Pharmaceutical counterfeiting brought to the fore, as more than 3,000 saline filled vials being sold as COVID-19 vaccines were seized in Chinese police raids.
China’s police have arrested more than 80 members of a group assembling and distributing counterfeit COVID-19 vaccines. In raids on several locations across Beijing and cities in the eastern provinces, the police seized “more than 3,000 fake COVID-19 vaccines”.
According to Xinhua News Agency, the group had been filling vials with saline and selling them as vaccines since September 2019.
It is currently not public knowledge how many vaccines were sold.
This news comes as the country is ramping up its vaccination campaign. Sinopharm’s COVID-19 vaccine was approved in China in December 2020 and the country is currently aiming to vaccinate 50 million people by mid-February.
In response to the story, Alf Goebel, Chief Executive Officer of advanco, a provider of Pharmaceutical Level 3 Item Level Serialization, commented: “Pharmaceutical counterfeiting is a profoundly serious issue, one which this particular seizure of fake COVID-19 vaccines in China has brought to mainstream attention. It proves that despite the seriousness of this global pandemic, there are some who will happily exploit the vulnerabilities of people who are desperate to receive the vaccine. Although these specific fake vaccines were discovered in China, the issue could potentially reoccur anywhere else in the world.
+ + +
§ TASKS TO PERFORM:
a) Answer these from the article on the fake COVID-19 vaccine seizure in China:
(i) How many members of the group did China's police arrest?
(ii) What did the group fill the vials with?
(iii) How many people is China aiming to vaccinate by mid-February?
b) Carry on the article about the fake COVID-19 vaccine seizure in China from the point where it stops.
The records after this point are separate material with no connection to the article on the fake COVID-19 vaccine seizure.
+ + +
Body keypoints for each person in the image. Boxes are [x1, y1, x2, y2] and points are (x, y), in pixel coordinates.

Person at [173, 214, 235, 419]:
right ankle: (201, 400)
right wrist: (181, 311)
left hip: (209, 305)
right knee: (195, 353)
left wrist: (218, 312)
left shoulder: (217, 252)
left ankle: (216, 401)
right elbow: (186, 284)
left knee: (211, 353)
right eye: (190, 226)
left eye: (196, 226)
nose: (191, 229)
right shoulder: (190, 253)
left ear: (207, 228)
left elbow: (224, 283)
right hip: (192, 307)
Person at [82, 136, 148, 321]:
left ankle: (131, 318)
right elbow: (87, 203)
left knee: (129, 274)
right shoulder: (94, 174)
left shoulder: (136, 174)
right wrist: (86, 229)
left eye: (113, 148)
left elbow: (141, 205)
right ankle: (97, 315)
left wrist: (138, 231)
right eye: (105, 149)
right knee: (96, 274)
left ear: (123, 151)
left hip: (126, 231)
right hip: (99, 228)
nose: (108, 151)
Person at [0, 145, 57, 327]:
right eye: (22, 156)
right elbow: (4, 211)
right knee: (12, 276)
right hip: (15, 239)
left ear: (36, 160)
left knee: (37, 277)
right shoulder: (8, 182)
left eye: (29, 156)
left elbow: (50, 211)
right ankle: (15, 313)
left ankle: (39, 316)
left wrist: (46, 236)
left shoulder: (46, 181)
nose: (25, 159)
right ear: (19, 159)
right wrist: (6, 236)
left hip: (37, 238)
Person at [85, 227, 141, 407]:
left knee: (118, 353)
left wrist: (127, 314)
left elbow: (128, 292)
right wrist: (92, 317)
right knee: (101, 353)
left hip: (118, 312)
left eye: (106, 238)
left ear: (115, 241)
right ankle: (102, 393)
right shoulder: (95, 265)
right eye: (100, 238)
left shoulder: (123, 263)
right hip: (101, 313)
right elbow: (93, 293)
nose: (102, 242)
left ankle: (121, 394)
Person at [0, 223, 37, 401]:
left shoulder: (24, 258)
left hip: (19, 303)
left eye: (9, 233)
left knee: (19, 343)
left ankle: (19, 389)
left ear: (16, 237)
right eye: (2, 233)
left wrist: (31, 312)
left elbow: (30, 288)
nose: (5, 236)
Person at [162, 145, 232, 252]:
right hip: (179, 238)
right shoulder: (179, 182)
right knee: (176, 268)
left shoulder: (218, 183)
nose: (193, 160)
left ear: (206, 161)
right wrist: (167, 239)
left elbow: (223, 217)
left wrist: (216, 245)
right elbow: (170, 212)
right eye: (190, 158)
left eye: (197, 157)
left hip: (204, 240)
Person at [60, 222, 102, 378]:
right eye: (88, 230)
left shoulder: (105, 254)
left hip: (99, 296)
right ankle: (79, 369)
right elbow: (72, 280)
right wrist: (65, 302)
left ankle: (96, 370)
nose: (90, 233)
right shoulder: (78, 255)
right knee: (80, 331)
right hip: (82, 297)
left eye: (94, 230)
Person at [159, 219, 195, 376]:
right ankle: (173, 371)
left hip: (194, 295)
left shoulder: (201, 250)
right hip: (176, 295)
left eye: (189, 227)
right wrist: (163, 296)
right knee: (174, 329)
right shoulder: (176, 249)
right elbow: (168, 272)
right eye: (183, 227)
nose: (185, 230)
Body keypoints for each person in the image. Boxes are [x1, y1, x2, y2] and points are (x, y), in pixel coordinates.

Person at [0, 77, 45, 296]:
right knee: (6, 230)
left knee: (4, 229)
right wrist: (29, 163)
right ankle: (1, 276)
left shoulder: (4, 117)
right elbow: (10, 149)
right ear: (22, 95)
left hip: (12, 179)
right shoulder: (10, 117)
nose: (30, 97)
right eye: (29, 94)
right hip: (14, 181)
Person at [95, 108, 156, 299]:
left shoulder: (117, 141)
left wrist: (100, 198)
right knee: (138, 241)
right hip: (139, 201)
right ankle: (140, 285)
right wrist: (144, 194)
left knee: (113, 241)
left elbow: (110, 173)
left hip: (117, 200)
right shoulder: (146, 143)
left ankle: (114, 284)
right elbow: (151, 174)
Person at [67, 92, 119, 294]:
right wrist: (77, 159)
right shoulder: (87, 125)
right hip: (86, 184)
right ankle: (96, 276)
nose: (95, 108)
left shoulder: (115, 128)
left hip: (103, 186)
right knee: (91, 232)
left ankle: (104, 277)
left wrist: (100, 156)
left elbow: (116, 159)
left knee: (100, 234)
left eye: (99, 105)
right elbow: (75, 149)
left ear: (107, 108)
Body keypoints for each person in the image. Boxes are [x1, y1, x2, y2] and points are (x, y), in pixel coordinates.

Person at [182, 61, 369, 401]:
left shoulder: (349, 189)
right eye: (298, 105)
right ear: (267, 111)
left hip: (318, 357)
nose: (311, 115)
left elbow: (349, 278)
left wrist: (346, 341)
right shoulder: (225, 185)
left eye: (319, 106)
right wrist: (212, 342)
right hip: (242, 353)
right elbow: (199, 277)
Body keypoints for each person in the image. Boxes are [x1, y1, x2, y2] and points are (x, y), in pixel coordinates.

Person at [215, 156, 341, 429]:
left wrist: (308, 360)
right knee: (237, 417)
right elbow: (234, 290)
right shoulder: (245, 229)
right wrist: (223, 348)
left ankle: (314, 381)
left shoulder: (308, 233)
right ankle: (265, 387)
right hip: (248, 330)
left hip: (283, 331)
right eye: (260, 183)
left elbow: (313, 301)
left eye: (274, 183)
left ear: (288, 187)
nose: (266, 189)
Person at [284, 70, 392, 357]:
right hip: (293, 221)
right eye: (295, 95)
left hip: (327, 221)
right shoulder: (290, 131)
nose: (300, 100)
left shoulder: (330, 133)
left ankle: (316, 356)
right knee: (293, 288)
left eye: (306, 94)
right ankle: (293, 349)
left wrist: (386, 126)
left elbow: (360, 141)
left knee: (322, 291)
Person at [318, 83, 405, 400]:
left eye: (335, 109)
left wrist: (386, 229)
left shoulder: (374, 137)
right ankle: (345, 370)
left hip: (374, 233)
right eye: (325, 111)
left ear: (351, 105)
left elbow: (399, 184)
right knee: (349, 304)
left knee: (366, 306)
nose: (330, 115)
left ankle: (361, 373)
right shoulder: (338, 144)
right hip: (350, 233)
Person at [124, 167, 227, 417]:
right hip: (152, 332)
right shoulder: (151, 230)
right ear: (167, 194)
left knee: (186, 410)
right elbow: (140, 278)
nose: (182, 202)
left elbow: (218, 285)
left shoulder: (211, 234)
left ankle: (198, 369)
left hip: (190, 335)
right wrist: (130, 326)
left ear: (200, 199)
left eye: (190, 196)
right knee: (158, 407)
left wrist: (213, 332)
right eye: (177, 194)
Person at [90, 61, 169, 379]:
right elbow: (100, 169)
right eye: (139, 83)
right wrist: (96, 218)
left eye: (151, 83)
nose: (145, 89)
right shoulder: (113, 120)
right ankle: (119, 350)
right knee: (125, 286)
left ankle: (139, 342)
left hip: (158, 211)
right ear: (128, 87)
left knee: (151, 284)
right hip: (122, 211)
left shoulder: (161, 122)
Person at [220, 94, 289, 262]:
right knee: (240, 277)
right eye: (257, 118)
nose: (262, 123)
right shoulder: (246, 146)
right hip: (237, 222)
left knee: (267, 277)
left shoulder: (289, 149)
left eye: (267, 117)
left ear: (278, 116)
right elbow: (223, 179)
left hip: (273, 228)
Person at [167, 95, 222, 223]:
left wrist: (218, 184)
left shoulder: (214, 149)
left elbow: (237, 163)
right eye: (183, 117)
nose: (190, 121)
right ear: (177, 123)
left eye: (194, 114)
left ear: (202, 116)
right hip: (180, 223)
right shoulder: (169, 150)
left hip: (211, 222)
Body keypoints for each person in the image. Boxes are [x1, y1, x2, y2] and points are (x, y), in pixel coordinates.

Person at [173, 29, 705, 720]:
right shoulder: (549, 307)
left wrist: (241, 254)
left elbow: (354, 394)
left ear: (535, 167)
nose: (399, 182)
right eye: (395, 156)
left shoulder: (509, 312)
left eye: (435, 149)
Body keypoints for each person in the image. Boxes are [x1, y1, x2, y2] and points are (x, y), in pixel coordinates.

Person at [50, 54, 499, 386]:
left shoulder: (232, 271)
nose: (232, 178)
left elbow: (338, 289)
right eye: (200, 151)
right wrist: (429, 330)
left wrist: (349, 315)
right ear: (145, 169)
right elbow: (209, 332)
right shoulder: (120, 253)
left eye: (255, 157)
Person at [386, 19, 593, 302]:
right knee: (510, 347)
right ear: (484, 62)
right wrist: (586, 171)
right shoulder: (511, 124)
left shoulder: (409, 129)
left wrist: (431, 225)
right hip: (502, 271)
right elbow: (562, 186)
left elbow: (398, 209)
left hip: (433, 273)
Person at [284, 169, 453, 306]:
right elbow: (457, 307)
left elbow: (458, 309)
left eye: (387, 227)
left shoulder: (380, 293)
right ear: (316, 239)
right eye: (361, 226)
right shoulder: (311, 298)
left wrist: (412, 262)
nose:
+ + +
§ RESPONSES BY ITEM NUMBER:
a)
(i) More than 80.
(ii) Saline.
(iii) 50 million.

b)
“The discovery of the fake vaccine illustrates that even in countries where pharmaceutical track-and-trace is established, enforcement must be strong to make serialisation work. The seriousness of COVID-19 means that it is still possible for fake vaccines to fall through the cracks and enter wider society.
“It has therefore never been so important for product serialisation services to work together and encourage an open and secure supply chain for pharmaceutical companies. It is also vital for governments to fully enforce the regulations. This will help to overcome the life-threatening danger of fake drugs. This applies not just to COVID-19 vaccines, but all medicines and medical equipment.
“Support of global ESG initiatives is also another step forward to stamping out the issue of fake drugs. The UN Charter on sustainable development is a clear example of moves that are being established to ensure a safer and more responsible world which we can all enjoy.”